N. KOTZIAS : Pour que les propositions grecques ne soient pas adoptées. Je crois que, grâce à la tactique et à la politique nous avons suivies, sur les instructions du Premier ministre Alexis Tsipras, nous avons pu – au lieu d’être contraints d’utiliser notre droit de véto – faire passer notre ligne fondamentale, à savoir « nous ne voulons pas d’autres sanctions à l’égard de la Russie ». Certes, les sanctions convenues dans le passé continueront, mais non pas cette vague majeure de sanctions car de cette façon nous avons pu maintenir l’unité européenne – l’Europe n’a pas été divisée sur cette question – et aussi il n’y a pas eu de division au détriment de la Russie. C’est pourquoi nous avons eu l’invitation de mon collègue, M. Lavrov de visiter Moscou, c’est pourquoi nous avons eu une discussion avec lui, c’est pourquoi il y aura également un entretien –téléphonique – entre M. Poutine et le Premier ministre du pays. Je dois vous dire que j’ai eu une discussion avec le Secrétaire d’Etat américain M. Kerry, qui a entendu avec un grand intérêt la position du gouvernement grec, laquelle j’ai également exposée au Conseil, à savoir que nous n’avons nullement l’intention de saper les droits démocratiques de quelque société ou partie que ce soit, nous voulons agir en médiateurs, nous ne voulons pas ouvrir de nouveaux fronts. Nous avons eu une très bonne discussion et très prochainement nous nous rencontrerons. J’ai quitté l’Europe avec des dizaines d’invitations de ministres des Affaires étrangères pour effectuer des visites et certains d’entre eux viendront ici et des centaines de demandes d’interview, demandes auxquelles je ne peux répondre – et vous êtes la seule exception – car nous sommes entrain de mener plusieurs négociations. Nous avons le Conseil des ministres des Affaires étrangères le 9 février, le 12 février se tient le Conseil européen. Et si j’ai fait cette exception, c’est parce que vous êtes une agence publique et parce que je pense qu’un ministre des Affaires étrangères ne doit pas beaucoup parler et il ne doit pas parler tout le temps parce que les médias le lui demandent. Je comprends que les médias le demandent et cela m’honore, mais quand on parle beaucoup, on risque de révéler la tactique suivie aux prochaines négociations et je dois faire très attention.
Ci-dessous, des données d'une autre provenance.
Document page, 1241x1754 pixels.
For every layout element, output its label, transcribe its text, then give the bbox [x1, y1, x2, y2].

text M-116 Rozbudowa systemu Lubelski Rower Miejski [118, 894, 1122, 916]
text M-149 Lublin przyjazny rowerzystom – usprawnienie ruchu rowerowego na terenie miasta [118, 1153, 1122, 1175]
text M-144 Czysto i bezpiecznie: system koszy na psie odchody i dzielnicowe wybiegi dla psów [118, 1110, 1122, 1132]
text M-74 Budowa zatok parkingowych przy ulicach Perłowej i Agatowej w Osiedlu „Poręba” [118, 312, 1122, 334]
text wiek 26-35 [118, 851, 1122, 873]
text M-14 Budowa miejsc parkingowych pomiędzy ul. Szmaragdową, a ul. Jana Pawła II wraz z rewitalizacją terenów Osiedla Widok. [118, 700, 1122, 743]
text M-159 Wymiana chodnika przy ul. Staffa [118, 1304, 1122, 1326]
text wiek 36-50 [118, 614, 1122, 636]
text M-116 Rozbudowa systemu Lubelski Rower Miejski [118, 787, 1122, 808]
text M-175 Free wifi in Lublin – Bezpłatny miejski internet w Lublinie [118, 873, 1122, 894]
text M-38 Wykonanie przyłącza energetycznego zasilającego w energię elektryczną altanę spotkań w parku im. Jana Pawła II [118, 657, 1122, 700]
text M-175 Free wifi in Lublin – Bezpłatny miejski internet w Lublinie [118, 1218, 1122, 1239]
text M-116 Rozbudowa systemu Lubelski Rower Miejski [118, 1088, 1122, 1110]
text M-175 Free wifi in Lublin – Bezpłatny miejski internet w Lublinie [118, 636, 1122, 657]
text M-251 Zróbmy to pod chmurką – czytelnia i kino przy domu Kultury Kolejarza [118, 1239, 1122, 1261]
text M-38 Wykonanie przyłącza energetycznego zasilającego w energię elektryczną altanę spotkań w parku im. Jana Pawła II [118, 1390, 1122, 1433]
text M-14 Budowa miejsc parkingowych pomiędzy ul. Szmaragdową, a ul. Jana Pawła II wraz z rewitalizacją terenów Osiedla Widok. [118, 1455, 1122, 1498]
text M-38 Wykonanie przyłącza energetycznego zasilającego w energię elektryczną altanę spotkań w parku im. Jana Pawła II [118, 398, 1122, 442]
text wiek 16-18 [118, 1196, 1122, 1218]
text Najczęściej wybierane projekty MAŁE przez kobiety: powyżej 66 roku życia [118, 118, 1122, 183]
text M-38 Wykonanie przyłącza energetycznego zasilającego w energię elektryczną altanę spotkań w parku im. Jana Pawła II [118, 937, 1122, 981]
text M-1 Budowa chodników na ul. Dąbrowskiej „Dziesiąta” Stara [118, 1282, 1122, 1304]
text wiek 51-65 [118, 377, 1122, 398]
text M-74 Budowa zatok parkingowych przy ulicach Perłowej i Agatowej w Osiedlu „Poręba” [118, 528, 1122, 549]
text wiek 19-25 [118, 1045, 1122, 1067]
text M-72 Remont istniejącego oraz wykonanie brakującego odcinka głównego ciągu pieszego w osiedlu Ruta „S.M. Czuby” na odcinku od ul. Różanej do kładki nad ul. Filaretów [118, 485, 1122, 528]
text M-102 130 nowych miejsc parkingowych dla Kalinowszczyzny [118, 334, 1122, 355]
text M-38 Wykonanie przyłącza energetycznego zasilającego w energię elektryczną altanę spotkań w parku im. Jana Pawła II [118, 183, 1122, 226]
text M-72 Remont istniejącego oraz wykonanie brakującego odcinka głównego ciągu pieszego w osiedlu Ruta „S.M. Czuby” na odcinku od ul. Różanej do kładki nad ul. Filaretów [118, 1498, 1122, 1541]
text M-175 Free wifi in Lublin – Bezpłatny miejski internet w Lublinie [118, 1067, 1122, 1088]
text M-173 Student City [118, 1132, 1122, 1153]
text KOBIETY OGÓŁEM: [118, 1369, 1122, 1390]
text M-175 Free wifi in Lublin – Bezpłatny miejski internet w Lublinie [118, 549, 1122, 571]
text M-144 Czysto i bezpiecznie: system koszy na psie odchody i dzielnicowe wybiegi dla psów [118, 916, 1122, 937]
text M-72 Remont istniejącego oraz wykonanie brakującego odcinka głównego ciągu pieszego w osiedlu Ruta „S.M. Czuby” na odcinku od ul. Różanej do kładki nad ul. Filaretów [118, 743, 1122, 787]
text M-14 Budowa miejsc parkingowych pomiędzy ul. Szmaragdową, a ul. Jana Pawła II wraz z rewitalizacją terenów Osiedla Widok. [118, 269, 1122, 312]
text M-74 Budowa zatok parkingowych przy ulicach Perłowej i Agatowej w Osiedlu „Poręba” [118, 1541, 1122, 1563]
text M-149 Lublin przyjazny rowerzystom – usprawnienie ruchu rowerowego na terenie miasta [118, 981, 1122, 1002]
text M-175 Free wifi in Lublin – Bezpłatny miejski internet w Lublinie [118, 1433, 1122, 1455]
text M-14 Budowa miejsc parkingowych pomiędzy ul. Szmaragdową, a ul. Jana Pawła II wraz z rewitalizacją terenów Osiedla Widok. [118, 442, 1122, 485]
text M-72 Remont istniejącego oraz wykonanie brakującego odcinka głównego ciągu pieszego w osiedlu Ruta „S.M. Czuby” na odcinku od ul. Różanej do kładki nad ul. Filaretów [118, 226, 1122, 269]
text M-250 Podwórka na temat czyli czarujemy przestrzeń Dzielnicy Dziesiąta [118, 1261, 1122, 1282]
JOURNALISTE: Monsieur le ministre, cette issue positive pour notre politique étrangère est-elle un bon présage pour ce qui est de la principale question des prochaines négociations sur le volet économique ?

Ν. KOTZIAS : Je pense que l’expérience acquise au cours de ces cinq derniers jours, de l’avant-projet jusqu’à la négociation, est que l’UE est contrainte de faire des négociations. On ne peut donner des ordres quand on ne veut pas être celui à qui ont donne des ordres. C’est l’essentiel que j’ai compris et je pense que si nous avons gagné cette négociation, nous pouvons en perdre une autre à l’avenir, mais il n’en demeure pas moins que nous avons rétabli la souveraineté du pays et la notion d’égalité de tout Etat membre au sein de l’UE. Lors du dernier Conseil européen, mes confrères ont bien compris qu’ils ne pouvaient traiter la Grèce comme un paria sous prétexte que ce pays doit de l’argent. Devoir de l’argent est une chose, ne pas valoriser et renoncer à ses droits à l’UE en est une autre. D’après ce que j’ai pu observer, la négociation – j’ai reçu des milliers de messages, c’est la première fois que j’ai reçu autant de messages – a conféré un sentiment de dignité au peuple grec, un sentiment de confiance et un vent d’optimisme. Mais attention. La sortie du pays de la crise n’est pas seulement une affaire de marchés financiers. C’est l’affaire des hommes également, que les Grecs se sentent bien, qu’ils sentent qu’ils peuvent contribuer, que les citoyens aient leurs droits et puissent rêver de l’avenir. J’espère que l’Histoire prouvera que ce Conseil des ministres des Affaires étrangères était une petite pierre à l’édifice.